>> Start Provided information
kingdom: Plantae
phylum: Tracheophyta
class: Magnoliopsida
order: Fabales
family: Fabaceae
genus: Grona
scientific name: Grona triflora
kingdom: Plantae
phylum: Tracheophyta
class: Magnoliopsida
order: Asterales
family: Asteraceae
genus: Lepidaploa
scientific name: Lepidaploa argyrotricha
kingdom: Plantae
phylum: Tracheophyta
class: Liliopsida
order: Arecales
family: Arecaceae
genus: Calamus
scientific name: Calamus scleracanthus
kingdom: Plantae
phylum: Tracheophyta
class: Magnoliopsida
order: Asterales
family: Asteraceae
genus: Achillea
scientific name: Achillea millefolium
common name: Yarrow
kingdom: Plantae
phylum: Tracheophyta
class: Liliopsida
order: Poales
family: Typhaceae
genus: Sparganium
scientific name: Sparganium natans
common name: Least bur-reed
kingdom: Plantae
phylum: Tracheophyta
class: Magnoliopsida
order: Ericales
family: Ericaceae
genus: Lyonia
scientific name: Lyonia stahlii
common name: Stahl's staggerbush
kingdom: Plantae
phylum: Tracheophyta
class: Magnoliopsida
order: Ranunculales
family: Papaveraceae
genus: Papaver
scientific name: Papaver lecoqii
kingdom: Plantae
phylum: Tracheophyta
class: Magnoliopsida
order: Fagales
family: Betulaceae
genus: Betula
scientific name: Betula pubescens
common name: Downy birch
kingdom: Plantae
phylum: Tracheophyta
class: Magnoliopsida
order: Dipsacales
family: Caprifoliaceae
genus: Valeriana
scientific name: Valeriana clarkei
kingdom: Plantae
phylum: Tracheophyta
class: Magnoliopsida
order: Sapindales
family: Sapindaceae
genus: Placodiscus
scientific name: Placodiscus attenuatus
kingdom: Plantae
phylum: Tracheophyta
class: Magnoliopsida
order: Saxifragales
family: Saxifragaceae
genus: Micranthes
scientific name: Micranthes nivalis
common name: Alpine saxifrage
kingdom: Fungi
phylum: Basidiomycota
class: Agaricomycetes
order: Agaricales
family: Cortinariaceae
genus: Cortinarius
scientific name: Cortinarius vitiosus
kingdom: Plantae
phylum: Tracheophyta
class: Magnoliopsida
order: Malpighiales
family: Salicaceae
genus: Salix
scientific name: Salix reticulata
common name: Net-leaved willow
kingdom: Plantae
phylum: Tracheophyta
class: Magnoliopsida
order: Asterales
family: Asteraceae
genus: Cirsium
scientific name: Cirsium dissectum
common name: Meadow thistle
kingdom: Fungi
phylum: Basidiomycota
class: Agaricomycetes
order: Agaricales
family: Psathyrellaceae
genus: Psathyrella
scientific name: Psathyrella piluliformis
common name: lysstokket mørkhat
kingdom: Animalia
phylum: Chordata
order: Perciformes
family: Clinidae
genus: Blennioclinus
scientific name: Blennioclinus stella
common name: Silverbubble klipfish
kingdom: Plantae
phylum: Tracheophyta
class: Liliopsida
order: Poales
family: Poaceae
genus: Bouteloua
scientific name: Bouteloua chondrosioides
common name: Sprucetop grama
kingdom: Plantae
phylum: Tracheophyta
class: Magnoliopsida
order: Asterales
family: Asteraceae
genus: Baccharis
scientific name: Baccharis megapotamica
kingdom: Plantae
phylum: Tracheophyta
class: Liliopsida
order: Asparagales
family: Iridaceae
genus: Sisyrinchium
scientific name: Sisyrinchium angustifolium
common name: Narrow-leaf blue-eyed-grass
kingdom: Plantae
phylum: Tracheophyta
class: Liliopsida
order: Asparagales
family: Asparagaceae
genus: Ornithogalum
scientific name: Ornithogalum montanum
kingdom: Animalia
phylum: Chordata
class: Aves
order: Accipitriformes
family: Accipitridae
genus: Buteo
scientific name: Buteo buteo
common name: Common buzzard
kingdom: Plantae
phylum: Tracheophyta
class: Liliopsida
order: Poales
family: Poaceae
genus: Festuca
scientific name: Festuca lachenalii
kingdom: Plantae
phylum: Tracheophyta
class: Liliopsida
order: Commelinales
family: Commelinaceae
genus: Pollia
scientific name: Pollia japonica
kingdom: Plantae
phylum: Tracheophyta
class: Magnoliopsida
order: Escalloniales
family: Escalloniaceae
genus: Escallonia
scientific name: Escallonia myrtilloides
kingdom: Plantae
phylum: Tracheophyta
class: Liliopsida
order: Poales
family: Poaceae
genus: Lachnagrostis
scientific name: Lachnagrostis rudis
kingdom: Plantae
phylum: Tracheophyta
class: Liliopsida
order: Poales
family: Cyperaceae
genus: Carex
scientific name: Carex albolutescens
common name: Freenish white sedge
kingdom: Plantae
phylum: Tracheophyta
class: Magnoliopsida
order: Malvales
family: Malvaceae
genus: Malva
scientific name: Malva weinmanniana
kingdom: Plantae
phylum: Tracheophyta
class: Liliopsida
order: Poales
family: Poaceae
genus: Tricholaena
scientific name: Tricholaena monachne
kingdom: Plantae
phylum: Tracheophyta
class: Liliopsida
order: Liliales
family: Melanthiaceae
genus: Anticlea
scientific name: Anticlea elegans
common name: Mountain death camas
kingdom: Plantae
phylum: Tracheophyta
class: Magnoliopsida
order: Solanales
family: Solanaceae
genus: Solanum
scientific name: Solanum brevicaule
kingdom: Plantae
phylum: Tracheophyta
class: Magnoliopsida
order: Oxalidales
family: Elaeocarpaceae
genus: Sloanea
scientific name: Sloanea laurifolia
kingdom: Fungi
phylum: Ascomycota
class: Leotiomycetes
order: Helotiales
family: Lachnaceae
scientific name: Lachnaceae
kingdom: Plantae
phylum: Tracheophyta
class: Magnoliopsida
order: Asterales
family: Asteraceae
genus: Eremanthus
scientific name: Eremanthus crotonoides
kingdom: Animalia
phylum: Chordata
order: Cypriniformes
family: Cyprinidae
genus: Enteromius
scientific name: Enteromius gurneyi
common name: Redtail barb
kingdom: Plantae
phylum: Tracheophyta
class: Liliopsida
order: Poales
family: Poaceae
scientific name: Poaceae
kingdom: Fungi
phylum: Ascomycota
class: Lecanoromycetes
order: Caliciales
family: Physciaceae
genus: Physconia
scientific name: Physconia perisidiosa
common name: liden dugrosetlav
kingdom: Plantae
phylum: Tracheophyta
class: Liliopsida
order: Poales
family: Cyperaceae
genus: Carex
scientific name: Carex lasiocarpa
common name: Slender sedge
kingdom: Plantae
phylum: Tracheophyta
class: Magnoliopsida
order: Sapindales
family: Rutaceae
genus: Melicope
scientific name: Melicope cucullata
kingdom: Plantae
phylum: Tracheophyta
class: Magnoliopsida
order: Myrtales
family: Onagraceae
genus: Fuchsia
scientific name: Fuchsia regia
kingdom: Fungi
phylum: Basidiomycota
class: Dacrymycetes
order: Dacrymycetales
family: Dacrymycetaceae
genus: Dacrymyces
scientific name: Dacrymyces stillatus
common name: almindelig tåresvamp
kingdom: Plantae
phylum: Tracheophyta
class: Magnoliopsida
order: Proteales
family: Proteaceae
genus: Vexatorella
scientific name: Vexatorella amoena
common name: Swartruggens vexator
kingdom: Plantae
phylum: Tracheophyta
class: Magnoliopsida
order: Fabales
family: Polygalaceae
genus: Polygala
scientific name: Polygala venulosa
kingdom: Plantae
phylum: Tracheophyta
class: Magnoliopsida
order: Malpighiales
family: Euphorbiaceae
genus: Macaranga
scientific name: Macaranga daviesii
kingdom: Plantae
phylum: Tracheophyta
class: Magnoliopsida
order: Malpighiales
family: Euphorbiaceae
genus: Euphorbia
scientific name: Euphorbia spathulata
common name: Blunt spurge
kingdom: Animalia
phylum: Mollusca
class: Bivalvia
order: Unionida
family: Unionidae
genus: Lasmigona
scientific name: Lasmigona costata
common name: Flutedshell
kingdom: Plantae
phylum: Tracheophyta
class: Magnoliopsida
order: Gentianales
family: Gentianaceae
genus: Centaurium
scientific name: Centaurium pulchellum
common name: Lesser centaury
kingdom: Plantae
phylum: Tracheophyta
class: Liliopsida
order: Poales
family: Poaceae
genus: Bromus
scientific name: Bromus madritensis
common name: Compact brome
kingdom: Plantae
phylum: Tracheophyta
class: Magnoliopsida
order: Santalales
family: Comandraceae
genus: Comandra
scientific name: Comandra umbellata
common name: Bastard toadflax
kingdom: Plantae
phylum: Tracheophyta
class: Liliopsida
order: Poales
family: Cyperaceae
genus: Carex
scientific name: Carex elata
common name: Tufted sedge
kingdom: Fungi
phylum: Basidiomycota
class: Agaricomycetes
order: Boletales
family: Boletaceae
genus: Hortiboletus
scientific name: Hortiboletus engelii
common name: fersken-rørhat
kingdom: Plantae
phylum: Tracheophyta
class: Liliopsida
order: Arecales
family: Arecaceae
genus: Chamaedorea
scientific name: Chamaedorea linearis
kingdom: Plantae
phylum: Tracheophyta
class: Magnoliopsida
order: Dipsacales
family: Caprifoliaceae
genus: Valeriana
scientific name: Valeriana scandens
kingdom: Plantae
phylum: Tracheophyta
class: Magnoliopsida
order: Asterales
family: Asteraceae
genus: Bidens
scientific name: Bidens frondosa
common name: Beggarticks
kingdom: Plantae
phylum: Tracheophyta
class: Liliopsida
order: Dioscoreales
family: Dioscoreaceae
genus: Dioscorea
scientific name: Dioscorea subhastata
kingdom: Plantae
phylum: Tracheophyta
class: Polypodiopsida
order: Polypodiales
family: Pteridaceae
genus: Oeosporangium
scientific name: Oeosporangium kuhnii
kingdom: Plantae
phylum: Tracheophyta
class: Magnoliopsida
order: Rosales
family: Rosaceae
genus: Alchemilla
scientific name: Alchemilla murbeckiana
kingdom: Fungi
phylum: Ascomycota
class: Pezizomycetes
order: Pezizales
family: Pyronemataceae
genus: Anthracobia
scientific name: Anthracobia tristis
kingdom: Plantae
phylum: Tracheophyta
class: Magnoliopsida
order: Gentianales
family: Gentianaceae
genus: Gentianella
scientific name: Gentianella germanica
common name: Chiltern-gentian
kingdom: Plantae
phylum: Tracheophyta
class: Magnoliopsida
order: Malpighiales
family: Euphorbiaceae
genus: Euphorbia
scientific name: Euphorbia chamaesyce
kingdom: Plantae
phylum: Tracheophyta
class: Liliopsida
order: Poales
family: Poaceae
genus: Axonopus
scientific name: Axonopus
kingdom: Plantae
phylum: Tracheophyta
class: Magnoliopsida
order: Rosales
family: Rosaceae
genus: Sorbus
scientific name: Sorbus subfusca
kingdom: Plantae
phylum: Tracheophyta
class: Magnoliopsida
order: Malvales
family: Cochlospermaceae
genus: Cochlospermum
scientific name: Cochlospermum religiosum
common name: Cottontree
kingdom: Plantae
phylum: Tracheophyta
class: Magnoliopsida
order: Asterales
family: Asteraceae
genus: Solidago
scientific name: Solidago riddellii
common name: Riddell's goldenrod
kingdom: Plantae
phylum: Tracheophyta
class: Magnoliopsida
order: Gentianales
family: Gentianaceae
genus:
>> End Provided information
» What this task involves
Update the data from the line containing "class: Dacrymycetes" through the line containing "genus: Vexatorella", inclusive, so that "common name" becomes "vernacular name" and nothing else changes. Return only those lines.

» Output of the task
class: Dacrymycetes
order: Dacrymycetales
family: Dacrymycetaceae
genus: Dacrymyces
scientific name: Dacrymyces stillatus
vernacular name: almindelig tåresvamp
kingdom: Plantae
phylum: Tracheophyta
class: Magnoliopsida
order: Proteales
family: Proteaceae
genus: Vexatorella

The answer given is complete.